06-25-2014 10:25 AM
Hi, a host provider not identified here gave me this explantion for an outage. I am curious about your thoughts on this.
Early yesterday morning, one of the core switches experienced a packet-flood event that impacted traffic flow in one of our data centers. Due largely in part to the network's redundant and multiple-path-option connections (designed specifically to mitigate a number of device failures), the problem was able to cascade beyond the single device that was the flood's origin. Once the offending interface was identified, it was disconnected from the core and traffic normalized. It must be well understood that this event was an anomaly, and not the result of a misconfiguration, poor design, or any type of human intervention or error.
06-26-2014 05:43 AM
Sorry the message is too generic to say. That could mean anything )from a broadcast storm or loop at L2 to DDoS that was biggger then the mitegation). The best you can do is ask for a root caurse inedent report.
06-26-2014 06:29 AM
Thank you for the reply. To me it is a very poor RCA and we have had many issues with the provider. The only additonal info I was able to get was the switch was a Foundry BigIron 8000. I supsect that is way past support so that is all I have to fight them on.
06-26-2014 06:39 AM
You are correct, the bigiron 800 was around in about 2004 I think, would not of had code updates in a very long time I would think.
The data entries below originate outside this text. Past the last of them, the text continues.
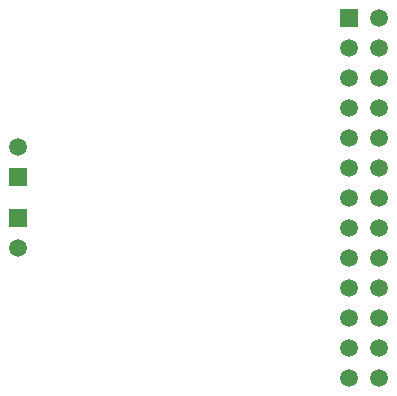
<source format=gbr>
%TF.GenerationSoftware,Altium Limited,Altium Designer,21.2.2 (38)*%
G04 Layer_Color=255*
%FSLAX45Y45*%
%MOMM*%
%TF.SameCoordinates,DC8D9031-FEEE-4EB9-A140-7D2FD38E5C7C*%
%TF.FilePolarity,Positive*%
%TF.FileFunction,Pads,Bot*%
%TF.Part,Single*%
G01*
G75*
%TA.AperFunction,ComponentPad*%
%ADD20R,1.50000X1.50000*%
%ADD21C,1.50000*%
D20*
X230000Y1554000D02*
D03*
Y1900000D02*
D03*
X3031000Y3247000D02*
D03*
D21*
X230000Y1300000D02*
D03*
Y2154000D02*
D03*
X3285000Y3247000D02*
D03*
X3031000Y2993000D02*
D03*
X3285000D02*
D03*
X3031000Y2739000D02*
D03*
X3285000D02*
D03*
X3031000Y2485000D02*
D03*
X3285000D02*
D03*
X3031000Y2231000D02*
D03*
X3285000D02*
D03*
X3031000Y1977000D02*
D03*
X3285000D02*
D03*
X3031000Y1723000D02*
D03*
X3285000D02*
D03*
X3031000Y1469000D02*
D03*
X3285000D02*
D03*
X3031000Y1215000D02*
D03*
X3285000D02*
D03*
X3031000Y961000D02*
D03*
X3285000D02*
D03*
X3031000Y707000D02*
D03*
X3285000D02*
D03*
X3031000Y453000D02*
D03*
X3285000D02*
D03*
X3031000Y199000D02*
D03*
X3285000D02*
D03*
%TF.MD5,f22c25e1ed3c9d215634f6cba6218573*%
M02*

</source>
Not a Brocade issue so much as an ISP running way past the ROI on the device - but this is only a guess :)
06-26-2014 07:37 AM
From what I can find it came out in 1998. Not sure how long it was sold or EOL on it. The code level was V 8 which I think was 2007. I brought up your suggestion regarding independent RCA and they seemed to like it. If this was a DDOS we need to know. If it was because the vendor is using outdated equipment we need to deal with that.